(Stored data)

<<<<

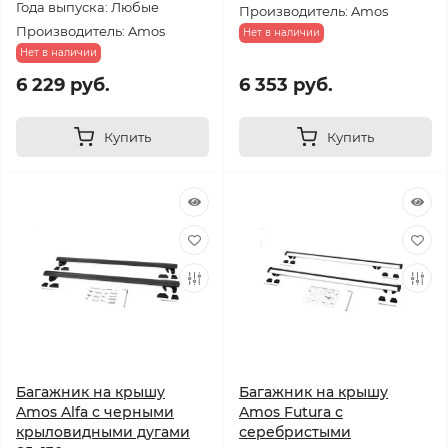
Года выпуска: Любые
Производитель: Amos
Производитель: Amos
Нет в наличии
Нет в наличии
6 229 руб.
6 353 руб.
Купить
Купить
Багажник на крышу
Багажник на крышу
Amos Alfa с черными
Amos Futura с
крыловидными дугами
серебристыми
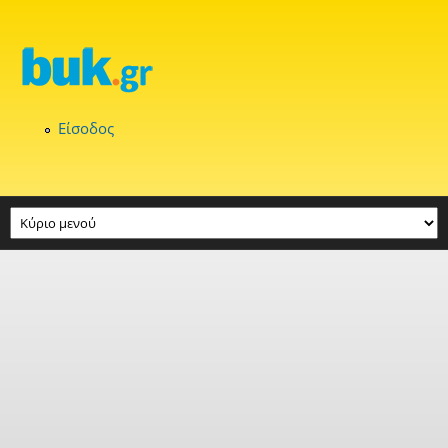
Παράκαμψη προς το κυρίως περιεχόμενο
Είσοδος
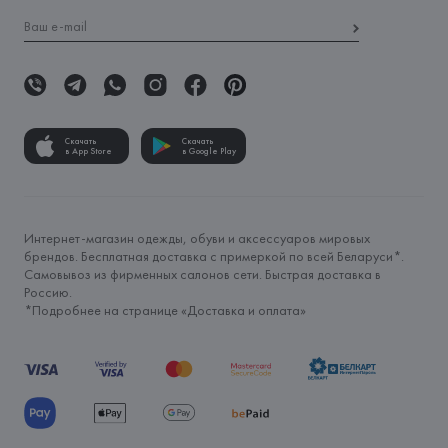
Скачать
Скачать
в App Store
в Google Play
Интернет-магазин одежды, обуви и аксессуаров мировых
брендов. Бесплатная доставка с примеркой по всей Беларуси*.
Самовывоз из фирменных салонов сети. Быстрая доставка в
Россию.
*Подробнее на странице «
Доставка и оплата
»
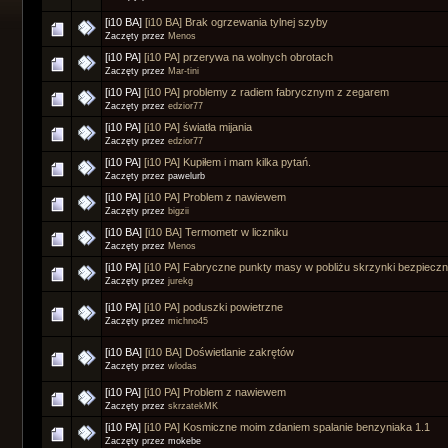
[i10 BA]
[i10 BA] Brak ogrzewania tylnej szyby
Zaczęty przez
Menos
[i10 PA]
[i10 PA] przerywa na wolnych obrotach
Zaczęty przez
Mar-tini
[i10 PA]
[i10 PA] problemy z radiem fabrycznym z zegarem
Zaczęty przez
edzior77
[i10 PA]
[i10 PA] światła mijania
Zaczęty przez
edzior77
[i10 PA]
[i10 PA] Kupiłem i mam kilka pytań.
Zaczęty przez pawelurb
[i10 PA]
[i10 PA] Problem z nawiewem
Zaczęty przez
bigzii
[i10 BA]
[i10 BA] Termometr w liczniku
Zaczęty przez
Menos
[i10 PA]
[i10 PA] Fabryczne punkty masy w pobliżu skrzynki bezpieczn
Zaczęty przez
jurekg
[i10 PA]
[i10 PA] poduszki powietrzne
Zaczęty przez
michno45
[i10 BA]
[i10 BA] Doświetlanie zakrętów
Zaczęty przez
wlodas
[i10 PA]
[i10 PA] Problem z nawiewem
Zaczęty przez
skrzatekMK
[i10 PA]
[i10 PA] Kosmiczne moim zdaniem spalanie benzyniaka 1.1
Zaczęty przez mokebe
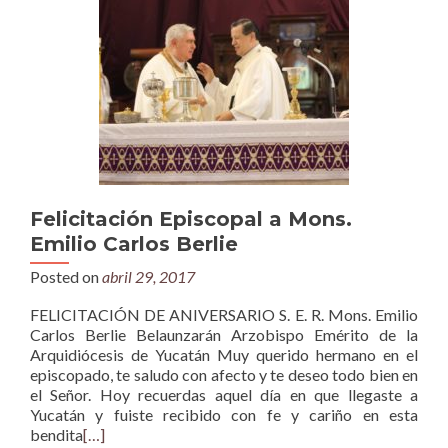
Felicitación Episcopal a Mons.
Emilio Carlos Berlie
Posted on
abril 29, 2017
FELICITACIÓN DE ANIVERSARIO S. E. R. Mons. Emilio
Carlos Berlie Belaunzarán Arzobispo Emérito de la
Arquidiócesis de Yucatán Muy querido hermano en el
episcopado, te saludo con afecto y te deseo todo bien en
el Señor. Hoy recuerdas aquel día en que llegaste a
Yucatán y fuiste recibido con fe y cariño en esta
bendita
[…]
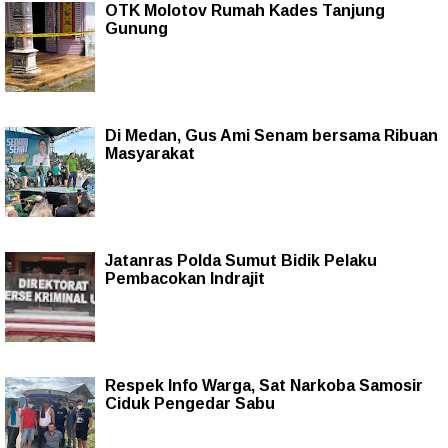
OTK Molotov Rumah Kades Tanjung
Gunung
Di Medan, Gus Ami Senam bersama Ribuan
Masyarakat
Jatanras Polda Sumut Bidik Pelaku
Pembacokan Indrajit
Respek Info Warga, Sat Narkoba Samosir
Ciduk Pengedar Sabu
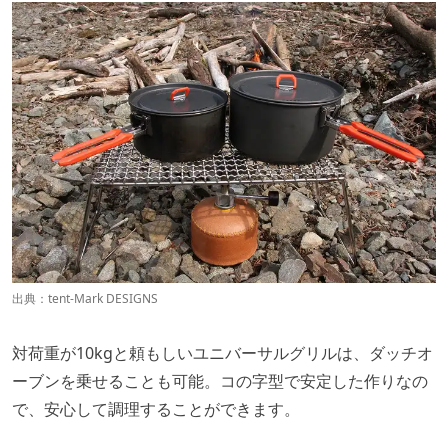
出典：
tent-Mark DESIGNS
対荷重が10kgと頼もしいユニバーサルグリルは、ダッチオ
ーブンを乗せることも可能。コの字型で安定した作りなの
で、安心して調理することができます。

>>>>

• [Task]
Give the data again exactly, without pictures.

• [Task answer]
Года выпуска: Любые
Производитель: Amos
Производитель: Amos
Нет в наличии
Нет в наличии
6 229 руб.
6 353 руб.
Купить
Купить
Багажник на крышу
Багажник на крышу
Amos Alfa с черными
Amos Futura с
крыловидными дугами
серебристыми
Παράκαμψη προς το κυρίως περιεχόμενο
Είσοδος
Скачать
Скачать
в App Store
в Google Play
Интернет-магазин одежды, обуви и аксессуаров мировых
брендов. Бесплатная доставка с примеркой по всей Беларуси*.
Самовывоз из фирменных салонов сети. Быстрая доставка в
Россию.
*Подробнее на странице «
Доставка и оплата
»
[i10 BA]
[i10 BA] Brak ogrzewania tylnej szyby
Zaczęty przez
Menos
[i10 PA]
[i10 PA] przerywa na wolnych obrotach
Zaczęty przez
Mar-tini
[i10 PA]
[i10 PA] problemy z radiem fabrycznym z zegarem
Zaczęty przez
edzior77
[i10 PA]
[i10 PA] światła mijania
Zaczęty przez
edzior77
[i10 PA]
[i10 PA] Kupiłem i mam kilka pytań.
Zaczęty przez pawelurb
[i10 PA]
[i10 PA] Problem z nawiewem
Zaczęty przez
bigzii
[i10 BA]
[i10 BA] Termometr w liczniku
Zaczęty przez
Menos
[i10 PA]
[i10 PA] Fabryczne punkty masy w pobliżu skrzynki bezpieczn
Zaczęty przez
jurekg
[i10 PA]
[i10 PA] poduszki powietrzne
Zaczęty przez
michno45
[i10 BA]
[i10 BA] Doświetlanie zakrętów
Zaczęty przez
wlodas
[i10 PA]
[i10 PA] Problem z nawiewem
Zaczęty przez
skrzatekMK
[i10 PA]
[i10 PA] Kosmiczne moim zdaniem spalanie benzyniaka 1.1
Zaczęty przez mokebe
Felicitación Episcopal a Mons.
Emilio Carlos Berlie
Posted on
abril 29, 2017
FELICITACIÓN DE ANIVERSARIO S. E. R. Mons. Emilio
Carlos Berlie Belaunzarán Arzobispo Emérito de la
Arquidiócesis de Yucatán Muy querido hermano en el
episcopado, te saludo con afecto y te deseo todo bien en
el Señor. Hoy recuerdas aquel día en que llegaste a
Yucatán y fuiste recibido con fe y cariño en esta
bendita
[…]
OTK Molotov Rumah Kades Tanjung
Gunung
Di Medan, Gus Ami Senam bersama Ribuan
Masyarakat
Jatanras Polda Sumut Bidik Pelaku
Pembacokan Indrajit
Respek Info Warga, Sat Narkoba Samosir
Ciduk Pengedar Sabu
出典：
tent-Mark DESIGNS
対荷重が10kgと頼もしいユニバーサルグリルは、ダッチオ
ーブンを乗せることも可能。コの字型で安定した作りなの
で、安心して調理することができます。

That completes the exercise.